I have trouble finding words quickly. I will lose track of what I am saying in the middle of a sentence if I am interrupted in any way. Sometimes, I can't think of the right word. For example, I have said in the past, "I need one of those things that you write with that has ink in it" because I couldn't think of the word "pen."

I am almost always willing to talk to people unless I am dealing with overstimulation and need to get away from everyone. But in that case, it's not an issue of being nonverbal. Sometimes, I want to talk to people, but anxiety stops me. I think that is different, too.

But, I have problems communicating verbally and people need to understand that and be patient. I will say ridiculous things, make up words, get sayings wrong, have trouble getting out what I want to say, lose my thoughts, etc. I usually do OK when I am teaching because what I have to say is somewhat memorized and it is about a topic I am an expert in. But even then, I will sometimes do things like ask a question of the students but say the answer instead.

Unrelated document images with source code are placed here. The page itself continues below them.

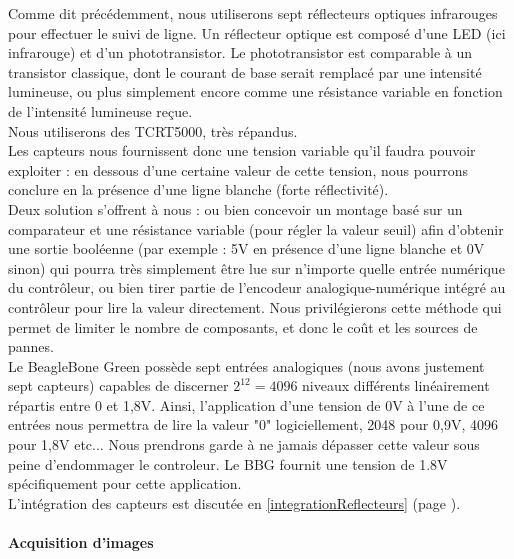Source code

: 			Comme dit précédemment, nous utiliserons sept réflecteurs optiques infrarouges pour effectuer le suivi de ligne.
			Un réflecteur optique est composé d'une LED  (ici infrarouge) et d'un phototransistor. Le phototransistor est comparable à un transistor classique, dont le courant de base serait remplacé par une intensité lumineuse, ou plus simplement encore comme une résistance variable en fonction de l'intensité lumineuse reçue.\\

			Nous utiliserons des TCRT5000, très répandus.\\

			Les capteurs nous fournissent donc une tension variable qu'il faudra pouvoir exploiter : en dessous d'une certaine valeur de cette tension, nous pourrons conclure en la présence d'une ligne blanche (forte réflectivité).\\

			Deux solution s'offrent à nous : ou bien concevoir un montage basé sur un comparateur et une résistance variable (pour régler la valeur seuil) afin d'obtenir une sortie booléenne (par exemple : 5V en présence d'une ligne blanche et 0V sinon) qui pourra très simplement être lue sur n'importe quelle entrée numérique du contrôleur, ou bien tirer partie de l'encodeur analogique-numérique intégré au contrôleur pour lire la valeur directement. Nous privilégierons cette méthode qui permet de limiter le nombre de composants, et donc le coût et les sources de pannes.\\

			Le BeagleBone Green possède sept entrées analogiques (nous avons justement sept capteurs) capables de discerner $2^{12} = 4096$ niveaux différents linéairement répartis entre 0 et 1,8V\cite{bib6}.
			Ainsi, l'application d'une tension de 0V à l'une de ce entrées nous permettra de lire la valeur "0" logiciellement, 2048 pour 0,9V, 4096 pour 1,8V etc... Nous prendrons garde à ne jamais dépasser cette valeur sous peine d’endommager le controleur. Le BBG fournit une tension de 1.8V spécifiquement pour cette application\cite{bib6}.\\

			L'intégration des capteurs est discutée en \ref{integrationReflecteurs} (page \pageref{integrationReflecteurs}).

		\paragraph{Acquisition d'images}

I also have this problem of finding words or blurting out the wrong words. Or sometimes the right words in other languages because I forgot how to say them in English even though it's my first language. I usually have to think through a sentence while the person is talking, which means I typically am only part listening as if I listen I will have less time to form a sentence and forget what it was I was going to say. I have also done the whole gibberish sounding sentences where none of it makes sense because I'm asking or telling people things that don't make sense.